Может быть, не стоило так подробно останавливаться на отдельных недостатках в целом безусловно добротной и полезной книги, если бы не одно обстоятельство. Исследование региональных художественных школ в искусстве советского периода находится на той начальной стадии, когда попытки поспешных обобщений вполне объяснимы и даже неизбежны. Особенно, если выводы и теории выстраиваются на основе нерепрезентативной и некритичной выборки из частных коллекций. Соблазн открыть новую «школу», сказать новое яркое слово в науке велик, но нельзя не согласиться с мнением М. Германа, писавшего по этому поводу: «Слишком часто готовы мы принимать близость традиций и мотивов за истинно художественную близость. А осторожность здесь необходима. И в утверждении, и в отрицании» (11).

 Сергей Иванов


ПРИМЕЧАНИЯ

 1. Неизвестный соцреализм. Ленинградская школа. СПб., НП-Принт, 2007.

 2. Ленинградская живописная школа. Соцреализм 1930—1980. Некоторые имена. СПб., Коломенская верста, 2008.

 3. Струкова А. И. Ленинградская пейзажная школа. 1930-1940-е годы. М., Галарт, 2011.

 4. Струкова А. И. Ленинградская пейзажная школа и её мастера. 1930-е - первая половина 1940-х годов. Автореферат диссертации. М., 2008.

 5. Данилова А. Становление ленинградской школы живописи и её художественные традиции // Петербургские искусствоведческие тетради. Вып. 21. СПб, 2011. С. 94-105.
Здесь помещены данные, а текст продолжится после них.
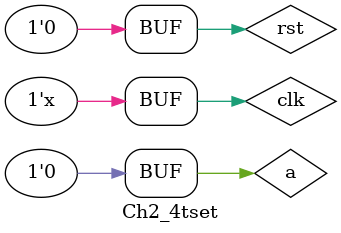
<source format=v>
`timescale 1ns / 1ps
module Ch2_4tset;

	// Inputs
	reg clk;
	reg rst;
	reg a;

	// Outputs
	wire b;
//	wire a1;
//	wire a2;
//	wire a3;
//	wire a4;
//	wire a5;

	// Instantiate the Unit Under Test (UUT)
	Ch2_4 uut (
		.clk(clk), 
		.rst(rst), 
		.a(a), 
		.b(b)
//		, 
//		.a1(a1), 
//		.a2(a2), 
//		.a3(a3), 
//		.a4(a4), 
//		.a5(a5)
	);

	initial begin
		// Initialize Inputs
		clk = 0;
		rst = 0;
		a = 0;

		// Wait 100 ns for global reset to finish
		#20;
		#20 rst = 1;
		#20 rst = 0;
		#20;
		#20 a = 1;
		#20 a = 0;
		#20;
		#20;
        
		// Add stimulus here
	end

   always
       #20 clk = ~clk;	
endmodule


</source>
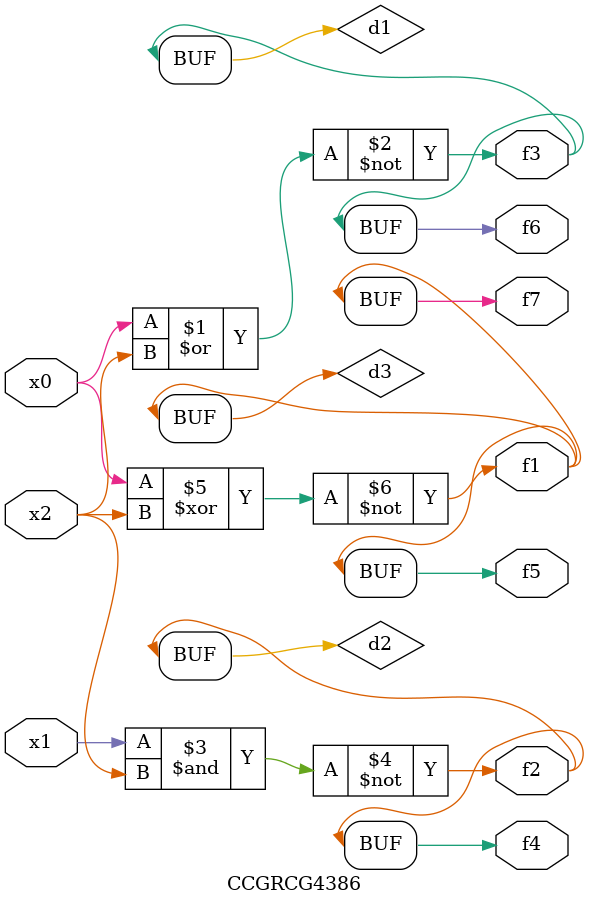
<source format=v>
module CCGRCG4386(
	input x0, x1, x2,
	output f1, f2, f3, f4, f5, f6, f7
);

	wire d1, d2, d3;

	nor (d1, x0, x2);
	nand (d2, x1, x2);
	xnor (d3, x0, x2);
	assign f1 = d3;
	assign f2 = d2;
	assign f3 = d1;
	assign f4 = d2;
	assign f5 = d3;
	assign f6 = d1;
	assign f7 = d3;
endmodule

</source>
 6. Матвеева О. А. Ленинградская школа живописи // Материалы XVIII Международной научной конференции «Ломоносов-2011». М., МАКС Пресс, 2011.
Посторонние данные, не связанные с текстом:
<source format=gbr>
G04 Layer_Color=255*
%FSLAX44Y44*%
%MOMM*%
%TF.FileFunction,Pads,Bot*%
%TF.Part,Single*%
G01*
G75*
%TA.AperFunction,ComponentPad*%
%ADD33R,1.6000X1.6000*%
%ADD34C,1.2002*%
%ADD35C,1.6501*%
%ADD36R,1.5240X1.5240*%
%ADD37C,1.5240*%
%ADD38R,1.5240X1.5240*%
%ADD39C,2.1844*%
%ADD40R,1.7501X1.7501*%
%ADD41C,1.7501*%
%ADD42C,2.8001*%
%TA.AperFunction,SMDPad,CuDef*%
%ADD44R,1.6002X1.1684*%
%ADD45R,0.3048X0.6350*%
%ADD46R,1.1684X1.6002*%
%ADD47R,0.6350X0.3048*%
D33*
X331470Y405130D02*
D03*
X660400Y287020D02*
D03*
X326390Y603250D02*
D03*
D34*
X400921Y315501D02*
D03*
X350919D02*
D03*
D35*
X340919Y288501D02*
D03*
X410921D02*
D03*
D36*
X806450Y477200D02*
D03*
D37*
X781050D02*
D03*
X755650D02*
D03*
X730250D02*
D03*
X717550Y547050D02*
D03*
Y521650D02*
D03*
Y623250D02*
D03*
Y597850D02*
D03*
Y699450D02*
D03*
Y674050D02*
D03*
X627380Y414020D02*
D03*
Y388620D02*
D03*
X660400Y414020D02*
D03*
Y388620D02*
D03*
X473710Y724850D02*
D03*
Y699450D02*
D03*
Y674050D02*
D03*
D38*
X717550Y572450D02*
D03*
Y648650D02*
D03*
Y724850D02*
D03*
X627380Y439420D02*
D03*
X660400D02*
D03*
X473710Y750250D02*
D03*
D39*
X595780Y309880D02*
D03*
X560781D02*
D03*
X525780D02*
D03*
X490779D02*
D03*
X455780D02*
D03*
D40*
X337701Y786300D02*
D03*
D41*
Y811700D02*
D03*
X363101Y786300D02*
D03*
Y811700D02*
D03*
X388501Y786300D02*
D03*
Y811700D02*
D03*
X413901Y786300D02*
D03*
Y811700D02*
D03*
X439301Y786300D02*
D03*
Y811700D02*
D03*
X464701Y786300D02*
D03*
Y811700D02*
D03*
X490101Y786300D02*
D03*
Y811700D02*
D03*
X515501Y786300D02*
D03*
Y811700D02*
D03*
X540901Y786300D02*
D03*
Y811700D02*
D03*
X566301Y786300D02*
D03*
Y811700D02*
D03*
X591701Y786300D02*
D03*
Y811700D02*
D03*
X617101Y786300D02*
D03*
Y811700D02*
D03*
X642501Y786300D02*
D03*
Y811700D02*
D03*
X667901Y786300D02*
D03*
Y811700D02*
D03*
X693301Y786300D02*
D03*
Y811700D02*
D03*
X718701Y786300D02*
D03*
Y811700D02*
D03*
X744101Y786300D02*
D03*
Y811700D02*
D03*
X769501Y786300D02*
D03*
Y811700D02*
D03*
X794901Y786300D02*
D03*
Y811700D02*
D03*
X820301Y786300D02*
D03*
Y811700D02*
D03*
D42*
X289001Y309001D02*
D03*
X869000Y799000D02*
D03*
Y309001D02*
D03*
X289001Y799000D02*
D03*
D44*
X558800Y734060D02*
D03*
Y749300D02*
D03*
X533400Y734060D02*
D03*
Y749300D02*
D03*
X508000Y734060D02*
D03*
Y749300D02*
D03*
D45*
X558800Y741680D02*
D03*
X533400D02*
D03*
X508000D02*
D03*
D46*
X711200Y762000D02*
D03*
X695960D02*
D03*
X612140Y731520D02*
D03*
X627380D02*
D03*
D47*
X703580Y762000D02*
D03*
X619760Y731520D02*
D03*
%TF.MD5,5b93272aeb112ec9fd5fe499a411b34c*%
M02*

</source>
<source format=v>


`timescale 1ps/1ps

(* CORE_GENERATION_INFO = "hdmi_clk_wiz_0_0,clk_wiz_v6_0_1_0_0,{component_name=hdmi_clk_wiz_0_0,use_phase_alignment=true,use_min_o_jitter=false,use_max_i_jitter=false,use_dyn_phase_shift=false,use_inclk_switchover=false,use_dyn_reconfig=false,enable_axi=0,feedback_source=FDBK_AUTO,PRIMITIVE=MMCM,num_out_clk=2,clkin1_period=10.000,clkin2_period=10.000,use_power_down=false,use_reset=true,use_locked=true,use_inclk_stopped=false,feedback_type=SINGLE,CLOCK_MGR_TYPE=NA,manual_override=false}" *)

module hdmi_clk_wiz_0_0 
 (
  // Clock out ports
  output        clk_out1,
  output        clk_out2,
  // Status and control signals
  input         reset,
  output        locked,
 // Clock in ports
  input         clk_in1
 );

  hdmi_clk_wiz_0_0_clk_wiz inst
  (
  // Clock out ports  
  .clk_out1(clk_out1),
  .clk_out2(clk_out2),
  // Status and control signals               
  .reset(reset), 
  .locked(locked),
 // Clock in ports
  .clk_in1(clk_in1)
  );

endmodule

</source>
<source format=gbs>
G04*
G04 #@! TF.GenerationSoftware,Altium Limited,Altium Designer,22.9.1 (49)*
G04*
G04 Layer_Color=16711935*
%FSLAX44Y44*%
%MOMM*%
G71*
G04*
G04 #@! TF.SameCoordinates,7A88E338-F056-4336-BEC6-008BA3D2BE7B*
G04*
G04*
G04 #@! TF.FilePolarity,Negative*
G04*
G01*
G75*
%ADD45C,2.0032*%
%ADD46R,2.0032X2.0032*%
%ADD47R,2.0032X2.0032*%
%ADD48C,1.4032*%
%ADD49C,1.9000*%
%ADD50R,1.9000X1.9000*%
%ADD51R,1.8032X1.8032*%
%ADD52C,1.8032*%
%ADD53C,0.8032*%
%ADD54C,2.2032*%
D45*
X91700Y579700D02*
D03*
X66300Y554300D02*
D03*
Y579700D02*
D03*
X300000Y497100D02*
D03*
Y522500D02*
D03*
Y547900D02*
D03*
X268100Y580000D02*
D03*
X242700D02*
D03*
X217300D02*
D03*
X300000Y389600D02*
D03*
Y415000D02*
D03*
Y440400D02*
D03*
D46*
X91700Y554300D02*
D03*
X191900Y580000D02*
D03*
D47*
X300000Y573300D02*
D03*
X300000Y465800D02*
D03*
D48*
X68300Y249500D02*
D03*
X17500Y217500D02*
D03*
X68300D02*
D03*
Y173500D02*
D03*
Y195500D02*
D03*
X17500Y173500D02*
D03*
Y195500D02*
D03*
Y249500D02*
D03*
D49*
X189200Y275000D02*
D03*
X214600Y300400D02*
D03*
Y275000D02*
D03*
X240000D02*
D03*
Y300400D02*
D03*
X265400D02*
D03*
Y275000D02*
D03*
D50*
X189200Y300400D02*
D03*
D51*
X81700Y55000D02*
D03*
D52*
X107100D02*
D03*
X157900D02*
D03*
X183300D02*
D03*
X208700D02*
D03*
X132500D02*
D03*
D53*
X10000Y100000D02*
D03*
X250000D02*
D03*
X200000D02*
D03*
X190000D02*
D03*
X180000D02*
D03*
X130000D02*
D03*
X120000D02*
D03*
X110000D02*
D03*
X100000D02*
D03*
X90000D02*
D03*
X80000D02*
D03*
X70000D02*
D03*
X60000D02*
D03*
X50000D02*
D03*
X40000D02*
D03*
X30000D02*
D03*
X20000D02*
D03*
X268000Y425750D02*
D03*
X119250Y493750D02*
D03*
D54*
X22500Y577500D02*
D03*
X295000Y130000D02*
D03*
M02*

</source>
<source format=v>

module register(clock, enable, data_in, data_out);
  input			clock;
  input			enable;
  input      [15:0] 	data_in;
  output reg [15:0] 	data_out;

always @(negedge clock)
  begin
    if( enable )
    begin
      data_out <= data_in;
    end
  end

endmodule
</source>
 7. Слудняков А. О. Творчество Николая Ионина в контексте развития ленинградской живописной школы 1920-х - 1940-х годов. Автореферат диссертации. СПб, 2009.

 8. Вздорнов Г. О понятиях «школа» и «письма» в живописи Древней Руси // Искусство. 1972,  № 6. С.64-68.

 9. Герман М. Ю. Александр Русаков. М., 1989. С.105-106.

 10. Гусев В., Леняшин В. Искусство Ленинграда // Художник. 1977, № 4. С.2-3. 

11. Герман М. Ю. Александр Русаков. М., 1989. С.105-106.